Zgodnie z tym czym chwali się rząd, przedstawiając projekt opodatkowania super i hipermarketów marketów jasno wynika, że właściciele wielkich sklepów i zagranicznych sieci handlowych w Polsce nie mają się czym martwić. Krzyku i pisku przy tym było bardzo wiele. Dmuchano też w patriotyczną trąbę, że to „wszystko” na program 500+ dla polskich dzieci, a przy okazji władzom chodzi także o „zrównanie szans„ dla polskich drobnych kupców… I co? I gówno, tak to przynajmniej na razie wygląda.
Z całej tej batalii z wielkimi sklepami, niszczącymi co nie ulega najmniejszej wątpliwości, drobną polską przedsiębiorczość i wyprowadzającymi z polskiego budżetu w kosmos ogromne pieniądze, polscy rządowcy „odzyskają według szacunków 2 miliardy zł.!!! Jak wiadomo na sam program 500+ potrzeba około 17 miliardów. Śmiać się czy płakać?

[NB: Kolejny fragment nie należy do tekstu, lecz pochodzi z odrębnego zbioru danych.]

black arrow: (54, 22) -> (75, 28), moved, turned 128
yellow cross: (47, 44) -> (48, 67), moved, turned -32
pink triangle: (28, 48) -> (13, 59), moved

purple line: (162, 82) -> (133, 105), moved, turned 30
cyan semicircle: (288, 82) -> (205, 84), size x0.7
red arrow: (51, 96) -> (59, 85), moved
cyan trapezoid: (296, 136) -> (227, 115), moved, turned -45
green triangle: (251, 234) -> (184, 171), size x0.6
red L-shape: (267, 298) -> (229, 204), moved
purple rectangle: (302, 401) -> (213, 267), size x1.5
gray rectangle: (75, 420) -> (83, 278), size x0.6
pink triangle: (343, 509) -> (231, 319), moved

Raczej płakać. Bo przy okazji „reform” w opodatkowaniu sklepów wielko-powierzchniowych i wielkich sieci handlowych, w dupę ( za przeproszeniem ) dostanie rodzinny polski handel… A przecież, tak się wydawało, obecnie rządzący chcieli polskim przedsiębiorcom przychylić nieba. Niestety, wydaje się, że wyszło jak zwykle…
Bo jak inaczej nazwać podatek od handlu w soboty, niedziele i święta który będzie ich obowiązywał? Drobni kupcy, do tej pory, ratując się przed bankructwem często sami ( bo pracownikom, nawet jeśli pracować chcieli, już poprzedni rząd zabronił pracować w te dni, pod karą administracyjną, a jakże ) pracowali sami i z rodzinami, by przetrwać… Teraz w nagrodę za to zostaną opodatkowani. Nic tylko się „cieszyć”, że kolejna grupa nieudaczników i ignorantów zajęła się polskim handlem. Pewnie kolejne tysiące polskich sklepów znikną z polskich ulic. Czy o to chodziło rządzącym? Jak to mawiał Maleszka, dobre pytanie, niestety na które o odpowiedź nie ma nawet się do kogo zwrócić.
Wstyd mi tylko, że gdy chodziło się z pisowskimi plakatami, by kupcy użyczyli wystaw swoich sklepów, na wywieszenie PiS-owskich kandydatów, ci godzili się… Godzili się mimo strachu przed krzywym spojrzeniem i odwetem ze strony włodarzy miast i miasteczek, którzy 99% na prowincji są z nadania PO. Zapewniam, że mieli i nadal mają się czego obawiać, a wygląda na to, że wyjdą na tym jak Zabłocki na mydle. Ciężko ginąc od swoich. Widać taki los.